• [What is being asked] The answer is to contain only the line containing "the floodlight tower" and the lines after it through the last one, each reproduced exactly as it appears below.

Source information section start

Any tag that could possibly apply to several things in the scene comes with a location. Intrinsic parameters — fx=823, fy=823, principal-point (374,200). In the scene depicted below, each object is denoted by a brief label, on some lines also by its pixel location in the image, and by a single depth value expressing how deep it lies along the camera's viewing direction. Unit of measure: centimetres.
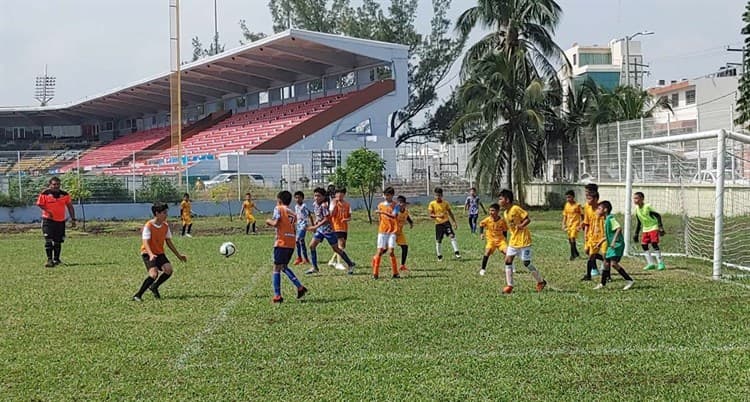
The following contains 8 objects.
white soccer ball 1720
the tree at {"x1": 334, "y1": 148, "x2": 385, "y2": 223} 3275
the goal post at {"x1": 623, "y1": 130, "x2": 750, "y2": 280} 1357
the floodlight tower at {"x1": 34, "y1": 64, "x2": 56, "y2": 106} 9012
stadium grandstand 3972
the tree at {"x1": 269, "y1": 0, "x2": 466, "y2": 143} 6406
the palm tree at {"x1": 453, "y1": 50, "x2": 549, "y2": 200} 3253
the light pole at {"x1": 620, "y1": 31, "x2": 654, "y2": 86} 4986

Source information section end

• [Result for this exercise]
the floodlight tower at {"x1": 34, "y1": 64, "x2": 56, "y2": 106} 9012
stadium grandstand 3972
the tree at {"x1": 269, "y1": 0, "x2": 466, "y2": 143} 6406
the palm tree at {"x1": 453, "y1": 50, "x2": 549, "y2": 200} 3253
the light pole at {"x1": 620, "y1": 31, "x2": 654, "y2": 86} 4986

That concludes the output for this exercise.